PG, also known as Butterfly Town USA, could be defined by that tenacious clinging-on – along with another of nature’s survival traits, adaptation.
For Mayor Cort, the city’s salvation lies in its ability to self-sustain. PG might not be a place for neon lights or 10-story hotels, but it could become a node for quieter, greener eco-tourism. He envisions more solar panels, a working reservoir, urban gardens, a local farmers market and a growing urban forest.
In a sense, Cort’s vision is as old-fashioned as it is progressive. He imagines neighbors sharing lawn mowers and cars, collecting fallen wood to generate methane, and pooling their resources to get by on less. PG is already on that track, he says, as evidenced by the recent rainstorm. “I went across the street to take a box of wood to my 80-year-old neighbor because we had no power and she was cold. She was busy calling her friends because they needed help,” he says. “Even though we’re struggling fiscally, everybody was working. When it gets down to the nitty-gritty, this is a community that rolls up its sleeves to help one another.”
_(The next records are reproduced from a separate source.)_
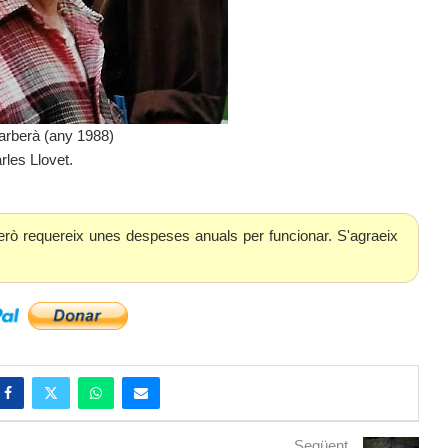
arberà (any 1988)
rles Llovet.
erò requereix unes despeses anuals per funcionar. S'agraeix
Següent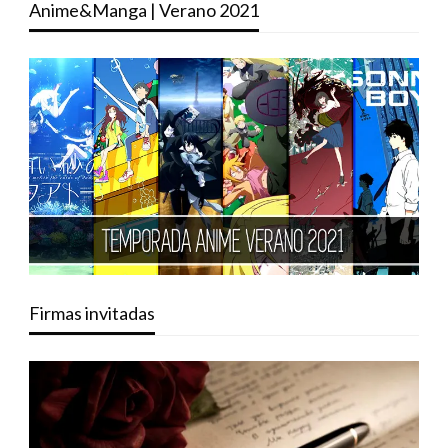
Anime&Manga | Verano 2021
Firmas invitadas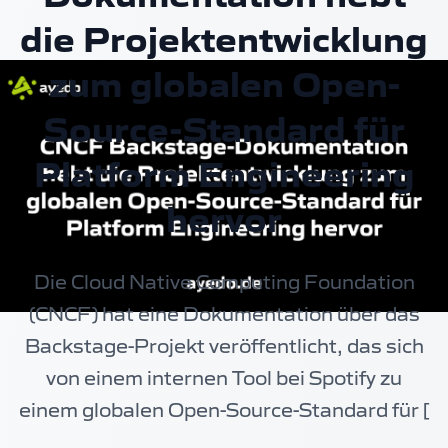
die Projektentwicklung
zum globalen Open-
Source-Standard für
Platform Engineering
hervor
Die Cloud Native Computing Foundation
(CNCF) hat eine Dokumentation über das
Backstage-Projekt veröffentlicht, das sich
von einem internen Tool bei Spotify zu
einem globalen Open-Source-Standard für [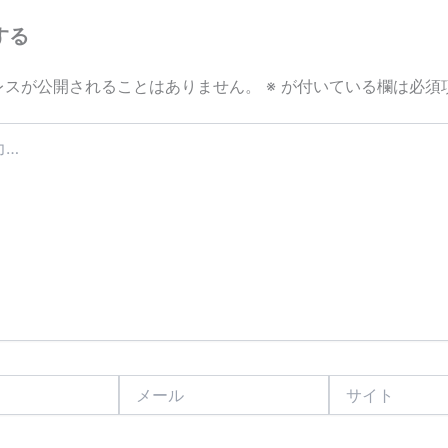
する
レスが公開されることはありません。
※
が付いている欄は必須
メ
サ
ー
イ
ル
ト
He sees creativity and cooperation as the keys to getting through not only PG’s budget squeeze, but also the regional water shortage and the national oil crisis. “When you can make change profitable, when you can make change easier than the status quo, people can accept it,” he says. “We are resistant to change, but it’s here. I’d rather be a model than be dragged kicking and screaming into the 21st century.”